• Submit to Keyhole

    Please be familiar with Keyhole. Below is a free copy of a Keyhole book. Download it or don’t submit. If nobody downloads, we may charge submission fees to weed out those who do not care about Keyhole beyond what Keyhole can do for them.

    It’s available in iTunes on your computer or iBookstore on your iDevice, in the Kindle Store, and from B&N.com or on your Nook. The add to cart icon links to a zip file containing DRM-free ePub and mobi file formats. Thank you.

     

    Pathologies, by William Walsh
    17 very short stories by the author of Without Wax, Questionstruck, and Ampersand, Mass.

    • eBook free
    • Buy from the iBookstore
    • Buy from Kindle Store
    • Buy at Barnes & Noble
    • Download a zip of the book in multiple formats, ePub, mobi, etc

    Magazine

    There are no guidelines. Submit whatever you want here.

     

    Books

    Before you submit your book to Keyhole, please consider the following. We have a limited amount of time and we prefer to be on the same page at the start so that we don’t waste what little time we have.

    We are are looking for books and submissions are open, but we’re not just looking for good books, or even books in general. We’re not looking for books so much as we are looking for authors.

    Keyhole will only release books from authors that are interested in a long-term relationship with Keyhole. Not one where authors are contractually stuck on Keyhole forever, but one where the author has the option to leave Keyhole at any time but prefers to stay and release all of their books with Keyhole.

    We believe the publishing industry fails to build meaningful branding and meaningful art when the goal is primarily money and/or fame, or even when the goal is just to leach off of a major publisher’s large readership. We believe that the small press community is where the best writing is being published, and rather than let the big publishers buy it out and bury it, we want to cultivate it and nurture it through a strong publisher-author relationship, stronger publisher-author branding, and, for the author, absolute creative freedom (we believe that doing away with the tasks, time, and stresses involved with finding a publishing home, that authors will be more able to write what they really want to write), and above all, by working harder. We want authors that are more interested in working for something rather than having it handed to them. We don’t do advances. We put the horse before the cart. We don’t do large print runs until authors have proven that they can sell large amounts of books. We have the ability to print ultra-low print runs, and we have the ability to print large print runs and distribute nationally. Which we do depends largely on the amount of interest each author is able to build for him/herself. We believe that only authors can build real interest in their books. People respond to people, not to cover art or blurbs or press releases and, initially, not to publishers either. We believe a publisher is only as good as the sum of its authors. Without a good roster of authors, a publisher is not much more than an assembler of random books and a bookshelf with buy buttons. Books need faces and personality, and only authors can truly provide that.

    We believe that a large readership is possible without major publishers, and that by staying with the small press community we will make it grow.
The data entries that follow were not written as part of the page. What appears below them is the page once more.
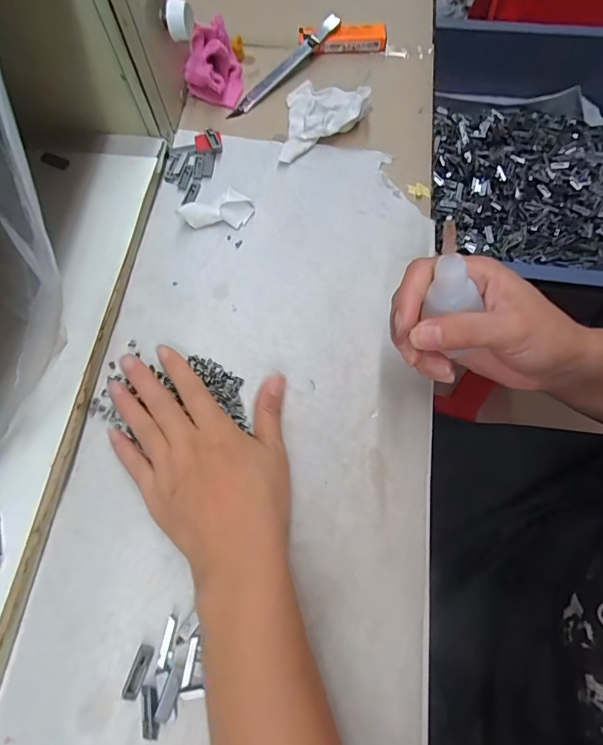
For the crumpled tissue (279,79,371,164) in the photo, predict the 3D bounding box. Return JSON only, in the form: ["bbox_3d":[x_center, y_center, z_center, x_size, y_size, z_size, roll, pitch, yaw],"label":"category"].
[{"bbox_3d":[0.021,-0.213,0.366,0.068,0.020,0.080,3,70,2],"label":"crumpled tissue"}]

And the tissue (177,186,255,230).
[{"bbox_3d":[-0.065,-0.127,0.340,0.053,0.013,0.029,0,70,0],"label":"tissue"}]

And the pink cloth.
[{"bbox_3d":[-0.077,-0.263,0.375,0.048,0.043,0.045,-13,70,-4],"label":"pink cloth"}]

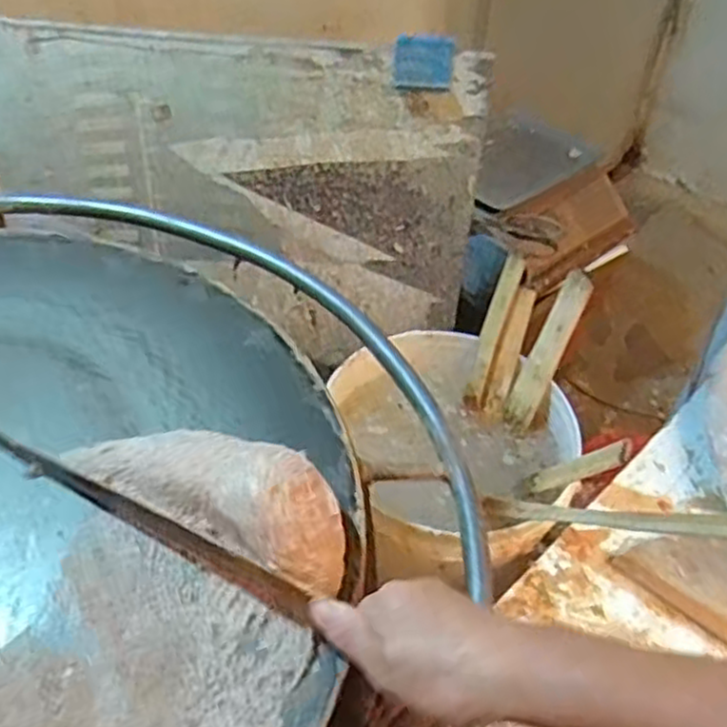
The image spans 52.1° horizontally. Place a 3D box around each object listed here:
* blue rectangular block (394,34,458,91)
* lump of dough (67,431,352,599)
[{"bbox_3d":[0.069,-0.342,0.843,0.066,0.057,0.015,-1,46,-4],"label":"blue rectangular block"},{"bbox_3d":[-0.094,0.077,0.481,0.190,0.069,0.069,25,49,19],"label":"lump of dough"}]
    So if you are here just to publish as many books as you possibly can as fast as possible on as many presses as possible so that you can have the widest exposure, then you’re in the wrong place, especially if you’re doing that with the intent of catching the attention of a major publisher. But even if you’re not, we think presses and authors passing each other around is not a good way to build anything worthwhile, especially when every press and author has the exact same customer base: each other. It’s just a waste of time. And please do not send your book to Keyhole.

    Don’t misunderstand: We want authors to succeed, and we want people to read these books, but we feel that the entire small press community should not take the path of least resistance to success and readership. Instead we should try harder, work harder. We should build, and hold on to what we have built, then build some more. We want to build something bigger than just the successes of individual authors. Because if we don’t strive for that, then there is no reason for small press to exist at all, and authors should just put their books out themselves.

    We will also be using Keyhole Magazine as a way of discovering new authors, so submitting to the magazine is probably a good idea. Because we’re people and we respond more to conversation than to random book queries, and if we accept your story or poem for an issue of Keyhole, we’re more likely to get to know you while we’re putting the issue together.